On Tuesday, Pass Christian School District in Pass Christian, Miss., had its first day of school since Hurricane Katrina devastated the region.
Pass Christian, a city of about 7,500, is across from the St. Louis Bay on the Gulf Coast.
The district is continually re-enrolling students because all of the files for all 2,000 of their students were lost during the hurricane.
"They believe that most of their kids will come back," said Scott City Elementary School counselor Dr. Debra Rau.
That's why Rau and Scott City High School counselor LaDonna Pratt left around 8 p.m. Wednesday and drove all night in a cramped camper with six other people to offer their services to help counsel and test students. They will also be extra sets of hands to help in the cleanup.
Pratt, her husband, Ron, and their daughter, Lauren; Rau, her daughter, Madison, and Rau's father, Fred Eggley; and two Scott City juniors, Tim Dabbs and Ryan Strauser, loaded the camper and a trailer full of book bags and other school supplies and will spend the next three nights in the camper they drove down in.
"There's no hotels, no buildings there," Ron Pratt said.
They say they expect to encounter closed roads and mountains of debris and have no real concept of what they are getting into.
"I don't know how we could, honestly, prepare ourselves or the students and children for what we're going to walk into," LaDonna Pratt said.

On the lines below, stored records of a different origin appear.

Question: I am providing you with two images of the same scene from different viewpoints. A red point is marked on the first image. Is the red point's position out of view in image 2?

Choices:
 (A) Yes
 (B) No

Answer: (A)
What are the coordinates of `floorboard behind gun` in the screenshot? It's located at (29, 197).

Rau went to the Southeast Missouri School Counselor Association, where local school counselors discussed what they could do to help hurricane-affected schools. Pass Christian posted a request for counseling help on the Mississippi Department of Education Web site.
"They lost everything in their school district," she said.

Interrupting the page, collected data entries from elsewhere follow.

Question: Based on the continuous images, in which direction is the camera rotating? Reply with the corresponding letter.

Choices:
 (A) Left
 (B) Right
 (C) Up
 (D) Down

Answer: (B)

Classes are meeting in tents, outside and in mobile classrooms. The district is waiting for more mobile classrooms to arrive and their buildings to be rebuilt.
"They don't physically have the space for us to be in the school. There isn't a building," Rau said.

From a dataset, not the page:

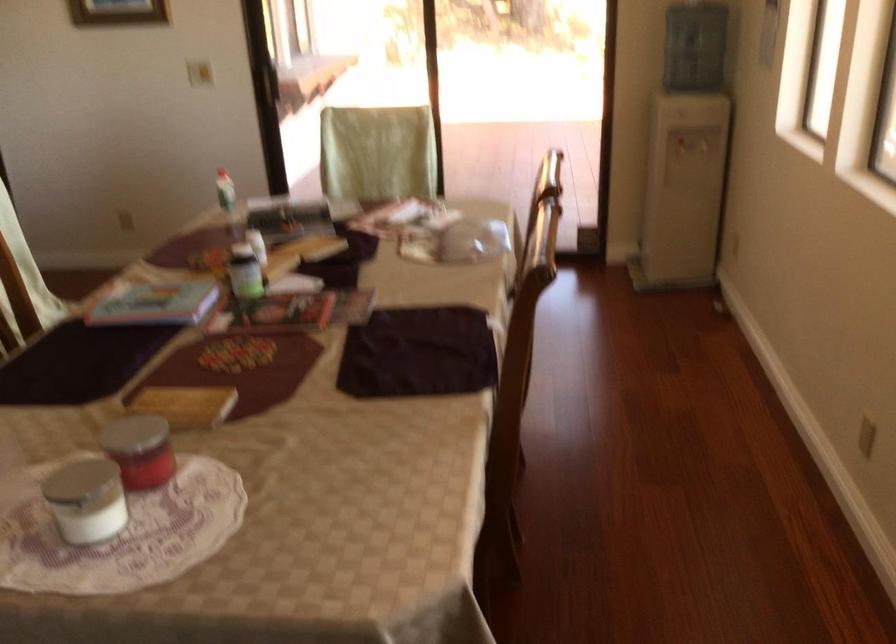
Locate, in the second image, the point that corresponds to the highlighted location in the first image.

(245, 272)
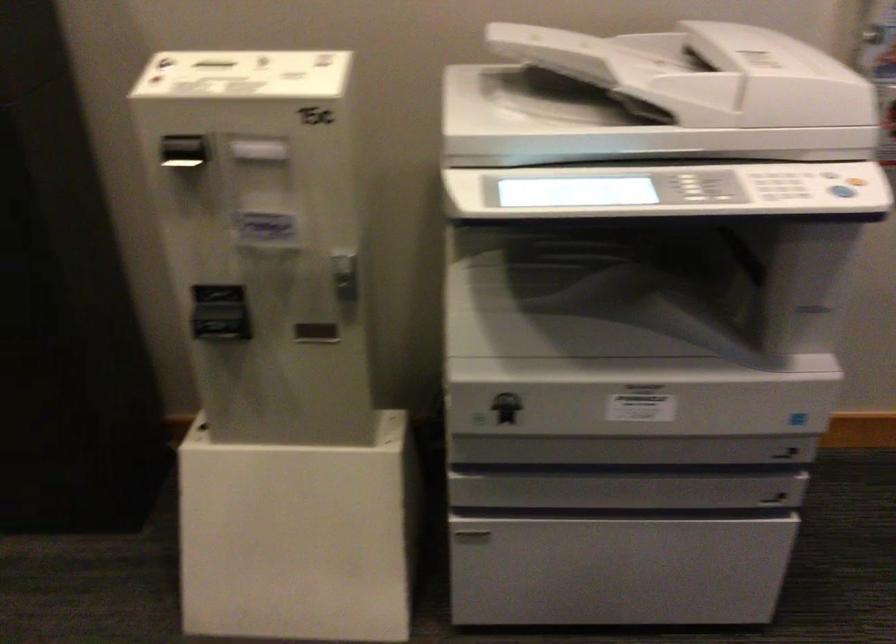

Today the items that were collected -- backpacks for the students, clothes, and other personal care items -- will be distributed.
The Rau family vacationed near Pass Christian three weeks before the hurricane hit.
"I knew of this town, and it really hit me that this small town has lost everything," Rau said.
Rau talked with school representatives by phone when they had phone connections available and by e-mail to arrange the trip.
It will take about $2,000 just in fuel costs for the three vehicles to make this trip. The funds have been donated from churches, anonymous donors and MidWest Truck as well as many others.
"It would be impossible to list all the donors," Ron Pratt said. "I've even got a contact in Green Bay that I deal with through work that gave $100."